David Livingstone

Cricket information
- Batting: Right-handed
- Bowling: Right-arm off-break

Career statistics
| Competition | First-class |
| Matches | 18 |
| Runs scored | 102 |
| Batting average | 6.37 |
| 100s/50s | 0/0 |
| Top score | 16* |
| Balls bowled | 2,982 |
| Wickets | 50 |
| Bowling average | 25.10 |
| 5 wickets in innings | 4 |
| 10 wickets in match | 1 |
| Best bowling | 6/33 |
| Catches/stumpings | 5/0 |
- Source: CricketArchive

= David Livingstone (cricketer) =

Scottish cricketer

David Livingstone (23 February 1927 – 9 February 2011) was a Scottish first-class cricketer.
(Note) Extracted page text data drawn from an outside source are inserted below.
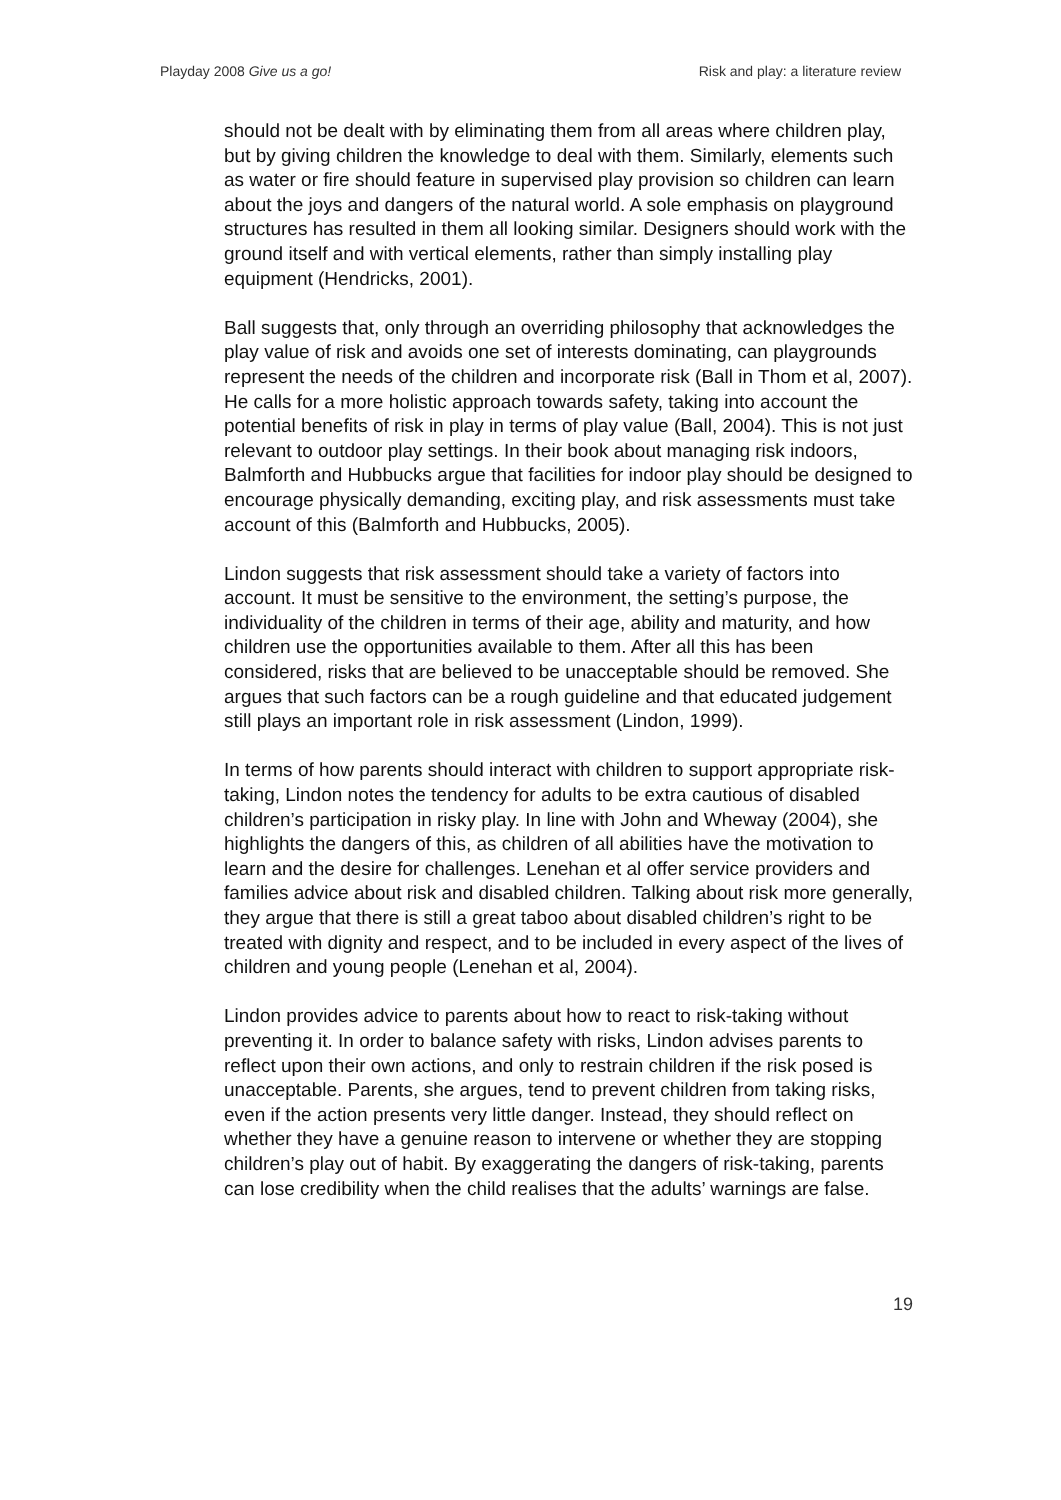Playday 2008 Give us a go! Risk and play: a literature review
should not be dealt with by eliminating them from all areas where children play, but by giving children the knowledge to deal with them. Similarly, elements such as water or fire should feature in supervised play provision so children can learn about the joys and dangers of the natural world. A sole emphasis on playground structures has resulted in them all looking similar. Designers should work with the ground itself and with vertical elements, rather than simply installing play equipment (Hendricks, 2001).
Ball suggests that, only through an overriding philosophy that acknowledges the play value of risk and avoids one set of interests dominating, can playgrounds represent the needs of the children and incorporate risk (Ball in Thom et al, 2007). He calls for a more holistic approach towards safety, taking into account the potential benefits of risk in play in terms of play value (Ball, 2004). This is not just relevant to outdoor play settings. In their book about managing risk indoors, Balmforth and Hubbucks argue that facilities for indoor play should be designed to encourage physically demanding, exciting play, and risk assessments must take account of this (Balmforth and Hubbucks, 2005).
Lindon suggests that risk assessment should take a variety of factors into account. It must be sensitive to the environment, the setting’s purpose, the individuality of the children in terms of their age, ability and maturity, and how children use the opportunities available to them. After all this has been considered, risks that are believed to be unacceptable should be removed. She argues that such factors can be a rough guideline and that educated judgement still plays an important role in risk assessment (Lindon, 1999).
In terms of how parents should interact with children to support appropriate risk-taking, Lindon notes the tendency for adults to be extra cautious of disabled children’s participation in risky play. In line with John and Wheway (2004), she highlights the dangers of this, as children of all abilities have the motivation to learn and the desire for challenges. Lenehan et al offer service providers and families advice about risk and disabled children. Talking about risk more generally, they argue that there is still a great taboo about disabled children’s right to be treated with dignity and respect, and to be included in every aspect of the lives of children and young people (Lenehan et al, 2004).
Lindon provides advice to parents about how to react to risk-taking without preventing it. In order to balance safety with risks, Lindon advises parents to reflect upon their own actions, and only to restrain children if the risk posed is unacceptable. Parents, she argues, tend to prevent children from taking risks, even if the action presents very little danger. Instead, they should reflect on whether they have a genuine reason to intervene or whether they are stopping children’s play out of habit. By exaggerating the dangers of risk-taking, parents can lose credibility when the child realises that the adults’ warnings are false.
19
He was a right arm off-spinner and took the only 10 wicket haul of his career against Ireland at Dublin in 1957. He also propelled Scotland to a famous victory against Warwickshire at Edgbaston in 1957 with 5–47 in the second innings; and he took 6–93 against Australia in Aberdeen in 1964. He had 25 representative caps for Scotland to his name. Livingstone was born in Glasgow in 1927 and died at his home on the Isle of Skye in February 2011.